=== Section Start ===

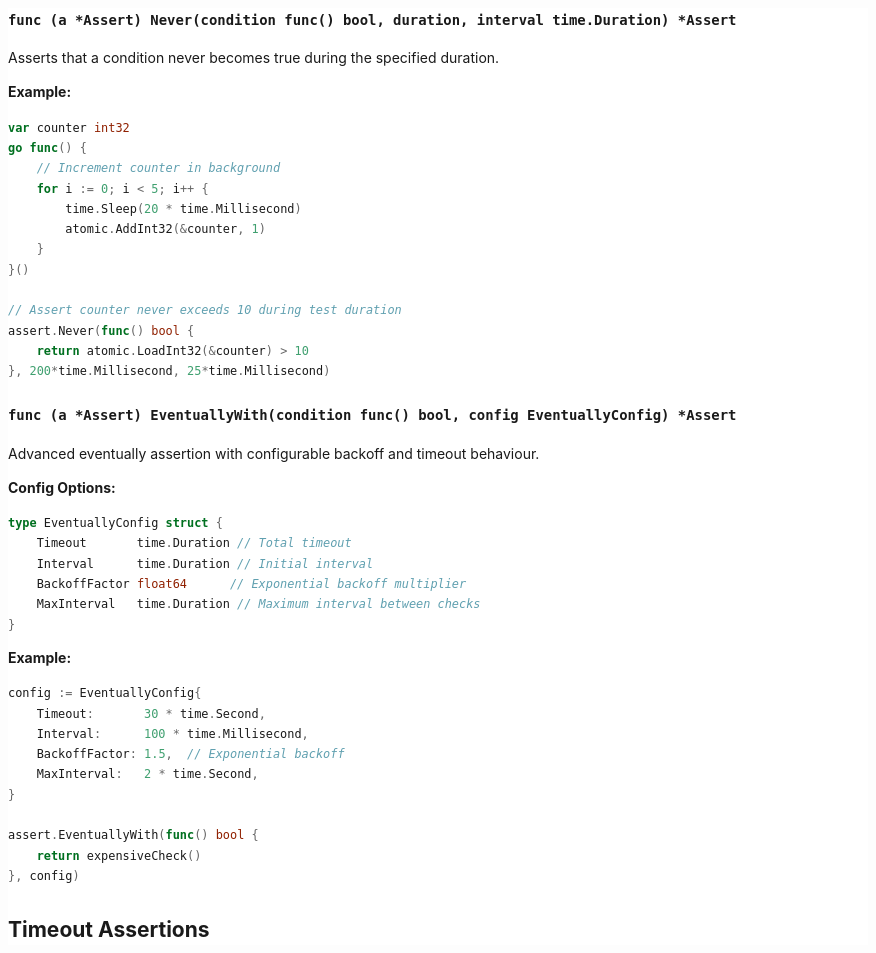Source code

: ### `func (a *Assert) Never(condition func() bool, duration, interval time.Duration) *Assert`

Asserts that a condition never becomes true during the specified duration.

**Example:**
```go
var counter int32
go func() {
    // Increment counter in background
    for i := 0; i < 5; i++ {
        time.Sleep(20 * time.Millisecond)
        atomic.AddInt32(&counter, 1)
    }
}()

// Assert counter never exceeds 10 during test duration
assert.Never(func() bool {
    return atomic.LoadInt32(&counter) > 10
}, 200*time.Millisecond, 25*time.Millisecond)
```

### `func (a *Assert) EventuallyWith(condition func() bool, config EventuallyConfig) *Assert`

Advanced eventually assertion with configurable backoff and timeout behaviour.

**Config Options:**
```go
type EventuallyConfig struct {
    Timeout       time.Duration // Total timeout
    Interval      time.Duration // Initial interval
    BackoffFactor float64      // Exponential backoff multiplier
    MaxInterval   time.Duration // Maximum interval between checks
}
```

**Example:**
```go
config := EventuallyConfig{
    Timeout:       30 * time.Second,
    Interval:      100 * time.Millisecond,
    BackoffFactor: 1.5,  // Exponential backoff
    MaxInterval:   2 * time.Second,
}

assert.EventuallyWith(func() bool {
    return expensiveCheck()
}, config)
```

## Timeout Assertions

=== Section End ===
=== Section Start ===

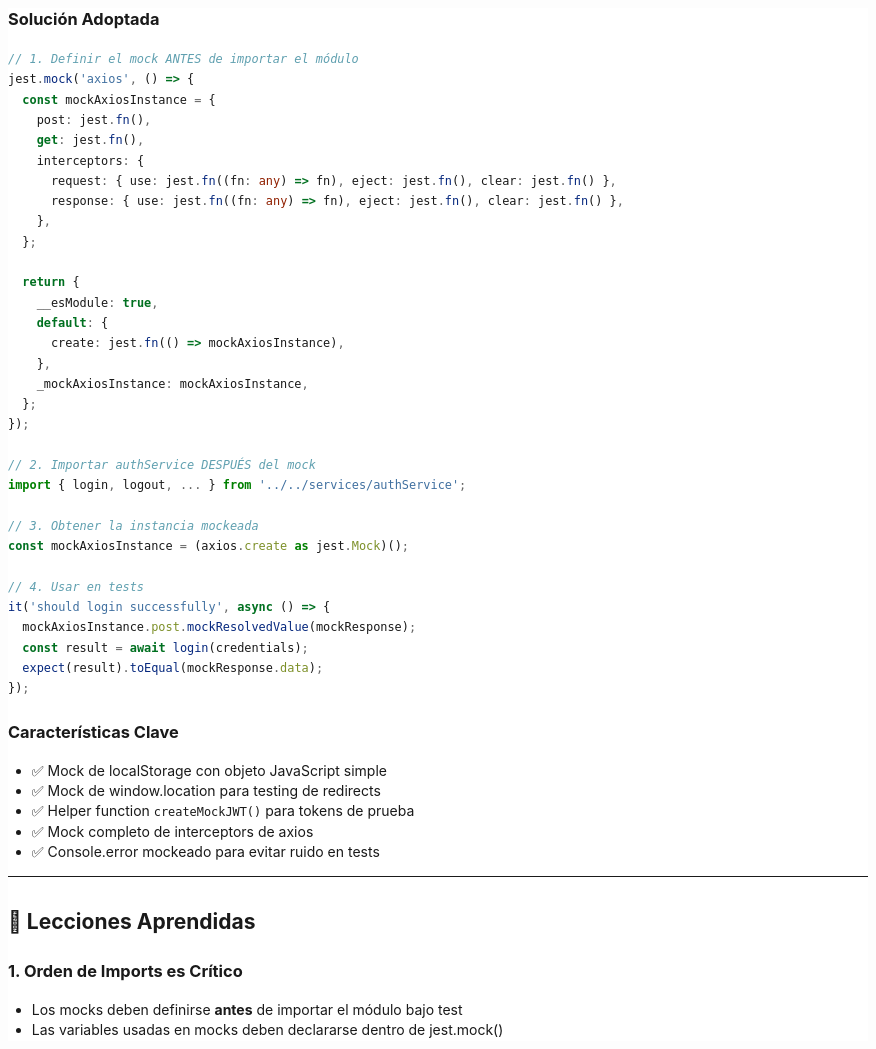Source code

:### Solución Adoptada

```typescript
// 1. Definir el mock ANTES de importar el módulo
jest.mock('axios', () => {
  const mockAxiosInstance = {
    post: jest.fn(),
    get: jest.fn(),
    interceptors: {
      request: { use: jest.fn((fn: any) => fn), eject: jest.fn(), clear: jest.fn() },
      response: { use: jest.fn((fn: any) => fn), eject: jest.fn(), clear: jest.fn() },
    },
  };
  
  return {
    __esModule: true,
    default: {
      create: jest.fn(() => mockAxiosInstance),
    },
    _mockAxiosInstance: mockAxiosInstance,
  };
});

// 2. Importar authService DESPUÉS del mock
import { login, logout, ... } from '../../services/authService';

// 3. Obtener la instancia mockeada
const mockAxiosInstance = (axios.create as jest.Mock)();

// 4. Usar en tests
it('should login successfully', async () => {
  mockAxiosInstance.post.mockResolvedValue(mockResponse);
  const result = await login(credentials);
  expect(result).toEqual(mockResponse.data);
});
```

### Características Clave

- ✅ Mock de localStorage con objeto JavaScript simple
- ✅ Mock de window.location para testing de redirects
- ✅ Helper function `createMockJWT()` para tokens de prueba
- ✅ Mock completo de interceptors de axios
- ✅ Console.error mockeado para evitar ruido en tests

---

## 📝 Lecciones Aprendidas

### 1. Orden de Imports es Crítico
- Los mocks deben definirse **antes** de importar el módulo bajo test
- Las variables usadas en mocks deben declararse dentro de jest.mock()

=== Section End ===

*WHAT IS NEEDED*: Only the lines that contain the string "authService" should be copied from the entries above.

*OUTPUT FOR THIS EXERCISE*:
// 2. Importar authService DESPUÉS del mock
import { login, logout, ... } from '../../services/authService';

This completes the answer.